╭──

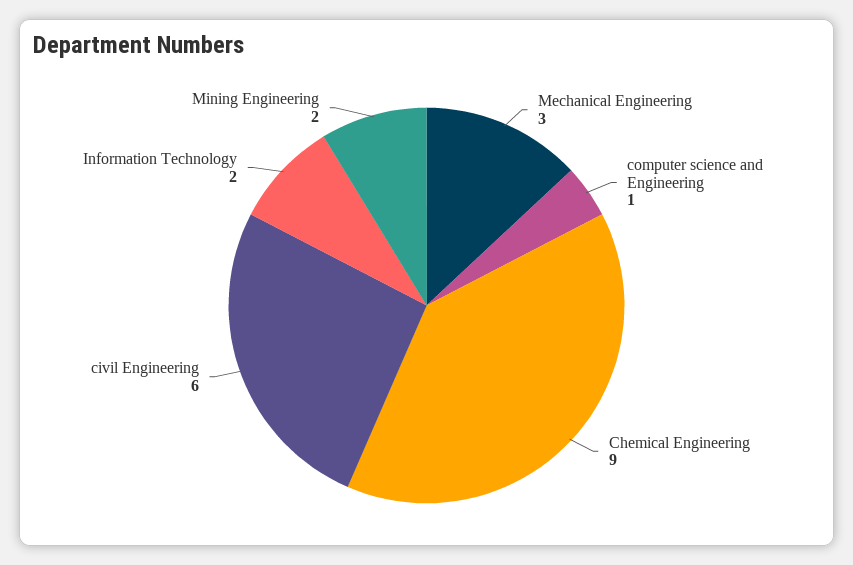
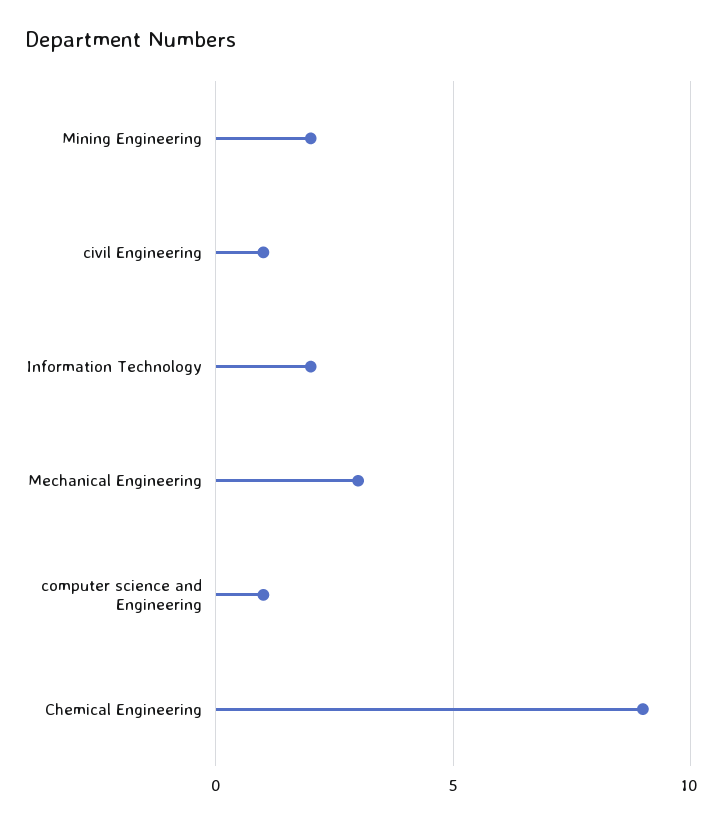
  {
    "Mechanical Engineering": 3,
    "computer science and Engineering": 1,
    "Chemical Engineering": 9,
-   "civil Engineering": 6,
+   "civil Engineering": 1,
    "Information Technology": 2,
    "Mining Engineering": 2
  }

╰──

## Exercise instructions
Return, from the data, each line that has the word "Engineering" in it.

## Solution for this exercise
    "Mechanical Engineering": 3,
    "computer science and Engineering": 1,
    "Chemical Engineering": 9,
-   "civil Engineering": 6,
+   "civil Engineering": 1,
    "Mining Engineering": 2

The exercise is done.